→ Your task
Below this line is a set of entries; quote exactly the lines from the line that contains "O Silêncio dos Livros, seguido de Esse Vício" to the line that contains "Seguir pelo Bloglovin’", both lines included.

####

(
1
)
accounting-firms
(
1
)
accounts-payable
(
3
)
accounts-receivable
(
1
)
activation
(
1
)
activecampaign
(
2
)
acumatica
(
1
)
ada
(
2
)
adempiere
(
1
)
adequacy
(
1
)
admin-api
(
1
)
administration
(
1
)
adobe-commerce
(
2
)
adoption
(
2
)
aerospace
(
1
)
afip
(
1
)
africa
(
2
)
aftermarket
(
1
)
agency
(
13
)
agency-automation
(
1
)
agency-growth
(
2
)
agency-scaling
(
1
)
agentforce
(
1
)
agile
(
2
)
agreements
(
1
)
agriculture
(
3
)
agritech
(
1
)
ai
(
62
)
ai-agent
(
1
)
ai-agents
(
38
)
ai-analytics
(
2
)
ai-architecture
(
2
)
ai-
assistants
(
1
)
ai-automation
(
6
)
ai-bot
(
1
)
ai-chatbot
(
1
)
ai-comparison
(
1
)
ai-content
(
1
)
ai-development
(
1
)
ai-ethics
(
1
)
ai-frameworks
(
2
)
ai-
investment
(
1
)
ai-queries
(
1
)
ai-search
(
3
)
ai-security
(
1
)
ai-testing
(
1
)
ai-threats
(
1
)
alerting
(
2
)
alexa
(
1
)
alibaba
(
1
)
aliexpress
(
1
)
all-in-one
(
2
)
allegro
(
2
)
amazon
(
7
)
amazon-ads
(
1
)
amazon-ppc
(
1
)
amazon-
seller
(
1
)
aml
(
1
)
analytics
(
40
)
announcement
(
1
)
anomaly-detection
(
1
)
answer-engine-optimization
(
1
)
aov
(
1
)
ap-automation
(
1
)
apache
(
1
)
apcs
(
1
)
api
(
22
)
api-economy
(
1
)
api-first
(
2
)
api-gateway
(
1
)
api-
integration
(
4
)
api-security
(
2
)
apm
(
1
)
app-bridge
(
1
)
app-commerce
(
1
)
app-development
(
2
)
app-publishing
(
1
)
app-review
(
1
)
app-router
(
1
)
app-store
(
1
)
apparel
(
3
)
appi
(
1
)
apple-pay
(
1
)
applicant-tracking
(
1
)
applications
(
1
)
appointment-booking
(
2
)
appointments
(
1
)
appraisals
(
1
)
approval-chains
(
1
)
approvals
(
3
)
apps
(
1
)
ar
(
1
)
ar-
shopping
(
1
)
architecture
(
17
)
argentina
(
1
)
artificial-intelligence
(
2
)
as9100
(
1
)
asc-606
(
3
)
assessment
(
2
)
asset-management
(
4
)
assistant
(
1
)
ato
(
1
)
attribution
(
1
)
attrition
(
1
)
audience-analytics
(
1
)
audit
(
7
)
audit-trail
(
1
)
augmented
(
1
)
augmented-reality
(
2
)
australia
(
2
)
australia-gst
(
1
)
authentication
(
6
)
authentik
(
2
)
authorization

####

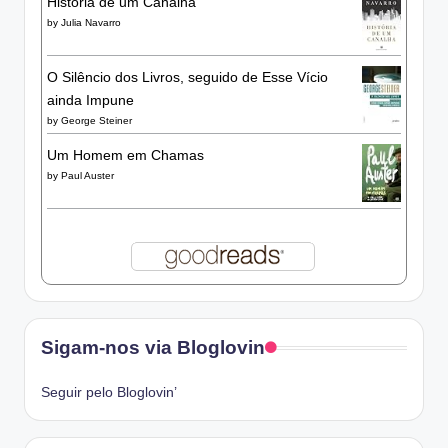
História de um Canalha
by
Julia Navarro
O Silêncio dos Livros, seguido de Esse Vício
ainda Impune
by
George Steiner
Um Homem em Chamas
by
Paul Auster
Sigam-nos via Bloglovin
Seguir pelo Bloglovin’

####

→ Your response
O Silêncio dos Livros, seguido de Esse Vício
ainda Impune
by
George Steiner
Um Homem em Chamas
by
Paul Auster
Sigam-nos via Bloglovin
Seguir pelo Bloglovin’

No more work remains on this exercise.